11 July 2013

Some Thoughts on Heroes

Our culture tells us that a hero is someone who pulls a child from a burning building. Or perhaps someone who single-handedly foils a bank robbery. Or even someone who scores 50 points in a basketball game.

I don't think that these feats begin to scratch the surface of true heroism.

A hero is someone who consistently sacrifices his own ambitions, dreams, and sleep for  the good of others. A hero is someone who stays when it would be much easier to leave. A hero is someone who serves even when it is costly or unrewarding.

When a father chooses family time over Halo, that is heroism. When a mother chooses to bake cookies with her daughter to the neglect of her Pinterest boards, that is heroism. When I choose the well-being of my wife and sons over another hour at work, I like to think that is heroism, too.

I started writing this post on June 16, which was Father's Day. I guess that my mind turns naturally toward heroics on that day, since my father is one of the most heroic men I know. His whole life has been poured out in service to his wife, his children, his church, his students -- in short, anyone who needed help.

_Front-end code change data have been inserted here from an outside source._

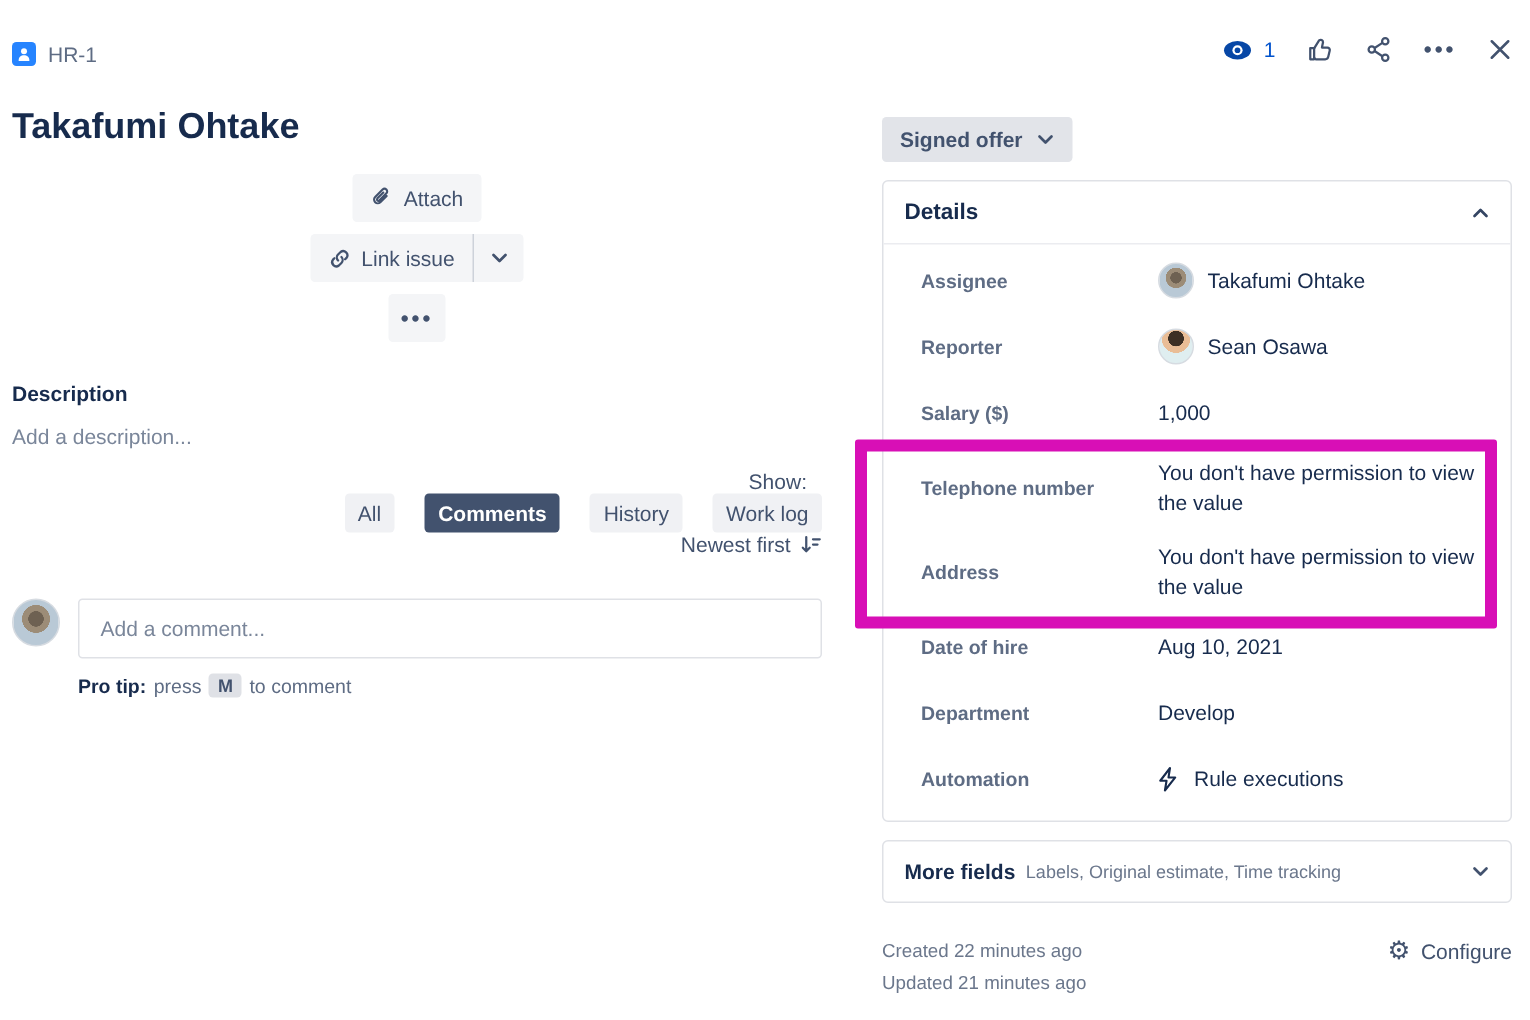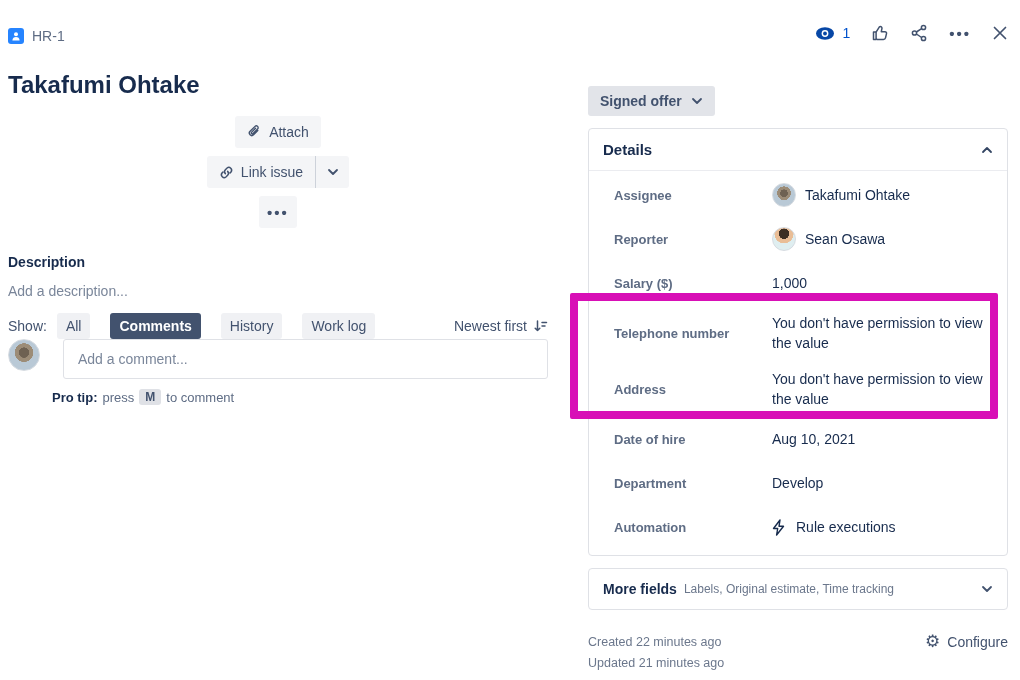--- a/index.html
+++ b/index.html
@@ -21,30 +21,30 @@
   .btn-group { display:flex; align-items:stretch; background:#F4F5F7; border-radius:3px; }
   .btn-group .btn { background:transparent; }
   .btn-caret { width:34px; display:flex; align-items:center; justify-content:center;
     border-left:1px solid #CDD2DA; cursor:pointer; }
   .btn-more { width:38px; justify-content:center; padding:0; font-weight:700; letter-spacing:1px; }
 
   .section-label { font-size:14px; font-weight:700; color:#172B4D; }
   .desc-label { margin-top:26px; }
   .desc-placeholder { margin-top:13px; font-size:14px; color:#7A869A; cursor:text; }
   .activity-label { margin-top:54px; }
-  .show-row { margin-top:14px; display:flex; align-items:center; }
+  .show-row { margin-top:14px; display:flex; align-items:flex-end;flex-direction:column; }
   .show-label { font-size:14px; color:#42526E; margin-right:10px; }
   .filters { display:flex; gap:20px; }
   .filter-btn { height:26px; padding:0 9px; border:none; border-radius:3px; background:#F0F1F4;
     color:#42526E; font-size:14px; font-family:inherit; cursor:pointer; }
   .filter-btn.selected { background:#42526E; color:#fff; font-weight:700; }
   .sort-btn { margin-left:auto; display:flex; align-items:center; gap:6px; background:none;
     border:none; font-family:inherit; font-size:14px; font-weight:500; color:#42526E; cursor:pointer; }
 
-  .comment-row { display:flex; gap:23px; align-items:flex-start; }
+  .comment-row { margin-top:28px; display:flex; gap:12px; align-items:flex-start; }
   .avatar { border-radius:50%; flex:0 0 auto; }
   .avatar-32 { width:32px; height:32px; }
   .avatar-24 { width:24px; height:24px; }
   .avatar-lantern { background:
       radial-gradient(circle at 50% 42%, #6e6152 0 22%, #9c8c77 23% 40%, #b9c9d6 41%);
       border:1px solid #d6dbe1; }
   .avatar-person { background:
       radial-gradient(circle at 50% 26%, #3d2f24 0 26%, #e9bd96 27% 48%, #dfeef0 49%);
       border:1px solid #d6dbe1; }
   .comment-box { flex:1; height:40px; border:1px solid #DFE1E6; border-radius:3px;
@@ -57,21 +57,21 @@
 
   
   .header-actions { position:absolute; top:24px; right:12px; display:flex; align-items:center; gap:21px; }
   .watchers { display:flex; align-items:center; gap:7px; cursor:pointer; }
   .watch-count { font-size:14px; color:#0052CC; }
   .icon-btn { background:none; border:none; cursor:pointer; display:flex; align-items:center;
     padding:0; color:#42526E; }
   .dots { font-size:15px; letter-spacing:2px; color:#42526E; font-weight:700; }
 
   
-  .right-col { position:absolute; left:588px; top:8px; width:420px; }
+  .right-col { position:absolute; left:588px; top:0; width:420px; }
   .status-btn { margin-top:78px; display:inline-flex; align-items:center; gap:9px; height:30px;
     padding:0 12px; background:#E2E4E9; border:none; border-radius:3px; font-size:14px;
     font-weight:600; color:#42526E; font-family:inherit; cursor:pointer; }
   .card { border:1px solid #DFE1E6; border-radius:4px; background:#fff; }
   .details-card { margin-top:12px; }
   .card-header { display:flex; align-items:center; justify-content:space-between;
     padding:12px 14px; border-bottom:1px solid #EBECF0; cursor:pointer; }
   .card-title { font-size:15px; font-weight:700; color:#172B4D; }
   .card-body { padding:2px 14px 6px 14px; }
   .field-row { display:grid; grid-template-columns:158px 1fr; align-items:center; min-height:44px; padding:4px 0;margin-left:11px; }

Dad is a kind, thoughtful, sympathetic man. He loves to do good work, to solve problems, and to give his family what they need. He is intelligent but not puffed up, skillful but not proud, and full of wisdom without giving an air of superiority.

I remember riding into town with Dad when I was an undergrad at the university where he taught. We would park a couple of blocks off campus and walk together down side streets toward his office. As we went along, I would talk about all of the exciting new ideas I was encountering in my classes. Dad always listened carefully, treating me as though my unoriginal thoughts mattered immensely.

I still remember one of our exchanges very vividly. I was talking excitedly about Zeno's paradox of Achilles and the tortoise, which Dad didn't have a lot of use for. After patiently hearing me out, he said, "Son, I can tell you love to think about these ideas, and that's great. Just remember this: People are always more important than ideas."

To say that people are more important than ideas is noble. To consistently live it, even when the people are ugly and ungrateful and have serious problems, is heroic.

I'm very thankful that this particular hero is my father. I can't imagine a better one.